-- Opening Marker --

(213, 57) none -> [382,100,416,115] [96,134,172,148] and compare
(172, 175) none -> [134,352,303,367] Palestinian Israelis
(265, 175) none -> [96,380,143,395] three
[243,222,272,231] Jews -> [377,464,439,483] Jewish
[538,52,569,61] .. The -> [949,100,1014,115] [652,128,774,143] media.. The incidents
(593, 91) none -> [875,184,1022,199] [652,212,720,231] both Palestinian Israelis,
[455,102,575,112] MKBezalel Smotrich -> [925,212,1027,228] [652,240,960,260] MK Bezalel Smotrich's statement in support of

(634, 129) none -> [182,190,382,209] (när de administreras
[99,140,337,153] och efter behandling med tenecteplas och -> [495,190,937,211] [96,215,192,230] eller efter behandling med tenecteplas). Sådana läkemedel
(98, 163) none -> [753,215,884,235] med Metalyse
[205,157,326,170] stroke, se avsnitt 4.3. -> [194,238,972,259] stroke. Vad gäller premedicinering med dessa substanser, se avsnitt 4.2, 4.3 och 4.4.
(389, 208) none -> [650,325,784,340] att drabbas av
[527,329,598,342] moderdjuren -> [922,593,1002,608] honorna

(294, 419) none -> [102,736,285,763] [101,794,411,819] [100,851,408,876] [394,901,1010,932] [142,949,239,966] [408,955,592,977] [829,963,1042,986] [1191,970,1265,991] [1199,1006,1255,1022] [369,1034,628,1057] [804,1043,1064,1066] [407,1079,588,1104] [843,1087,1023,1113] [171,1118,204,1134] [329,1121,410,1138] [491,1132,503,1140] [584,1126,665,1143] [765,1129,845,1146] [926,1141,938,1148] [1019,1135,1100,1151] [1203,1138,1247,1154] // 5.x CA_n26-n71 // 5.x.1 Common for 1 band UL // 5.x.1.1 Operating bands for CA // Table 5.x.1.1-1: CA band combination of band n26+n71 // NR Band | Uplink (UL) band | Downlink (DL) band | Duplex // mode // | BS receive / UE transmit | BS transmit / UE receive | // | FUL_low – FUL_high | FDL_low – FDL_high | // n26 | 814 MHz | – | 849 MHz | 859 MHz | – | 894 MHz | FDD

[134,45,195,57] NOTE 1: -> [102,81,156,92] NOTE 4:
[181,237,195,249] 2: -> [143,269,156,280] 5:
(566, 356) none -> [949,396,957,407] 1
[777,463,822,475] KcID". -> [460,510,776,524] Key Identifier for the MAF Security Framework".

-- Closing Marker --

**Problem description**: All entries are to be retyped with no difference from the original.

**Task output**:
(213, 57) none -> [382,100,416,115] [96,134,172,148] and compare
(172, 175) none -> [134,352,303,367] Palestinian Israelis
(265, 175) none -> [96,380,143,395] three
[243,222,272,231] Jews -> [377,464,439,483] Jewish
[538,52,569,61] .. The -> [949,100,1014,115] [652,128,774,143] media.. The incidents
(593, 91) none -> [875,184,1022,199] [652,212,720,231] both Palestinian Israelis,
[455,102,575,112] MKBezalel Smotrich -> [925,212,1027,228] [652,240,960,260] MK Bezalel Smotrich's statement in support of

(634, 129) none -> [182,190,382,209] (när de administreras
[99,140,337,153] och efter behandling med tenecteplas och -> [495,190,937,211] [96,215,192,230] eller efter behandling med tenecteplas). Sådana läkemedel
(98, 163) none -> [753,215,884,235] med Metalyse
[205,157,326,170] stroke, se avsnitt 4.3. -> [194,238,972,259] stroke. Vad gäller premedicinering med dessa substanser, se avsnitt 4.2, 4.3 och 4.4.
(389, 208) none -> [650,325,784,340] att drabbas av
[527,329,598,342] moderdjuren -> [922,593,1002,608] honorna

(294, 419) none -> [102,736,285,763] [101,794,411,819] [100,851,408,876] [394,901,1010,932] [142,949,239,966] [408,955,592,977] [829,963,1042,986] [1191,970,1265,991] [1199,1006,1255,1022] [369,1034,628,1057] [804,1043,1064,1066] [407,1079,588,1104] [843,1087,1023,1113] [171,1118,204,1134] [329,1121,410,1138] [491,1132,503,1140] [584,1126,665,1143] [765,1129,845,1146] [926,1141,938,1148] [1019,1135,1100,1151] [1203,1138,1247,1154] // 5.x CA_n26-n71 // 5.x.1 Common for 1 band UL // 5.x.1.1 Operating bands for CA // Table 5.x.1.1-1: CA band combination of band n26+n71 // NR Band | Uplink (UL) band | Downlink (DL) band | Duplex // mode // | BS receive / UE transmit | BS transmit / UE receive | // | FUL_low – FUL_high | FDL_low – FDL_high | // n26 | 814 MHz | – | 849 MHz | 859 MHz | – | 894 MHz | FDD

[134,45,195,57] NOTE 1: -> [102,81,156,92] NOTE 4:
[181,237,195,249] 2: -> [143,269,156,280] 5:
(566, 356) none -> [949,396,957,407] 1
[777,463,822,475] KcID". -> [460,510,776,524] Key Identifier for the MAF Security Framework".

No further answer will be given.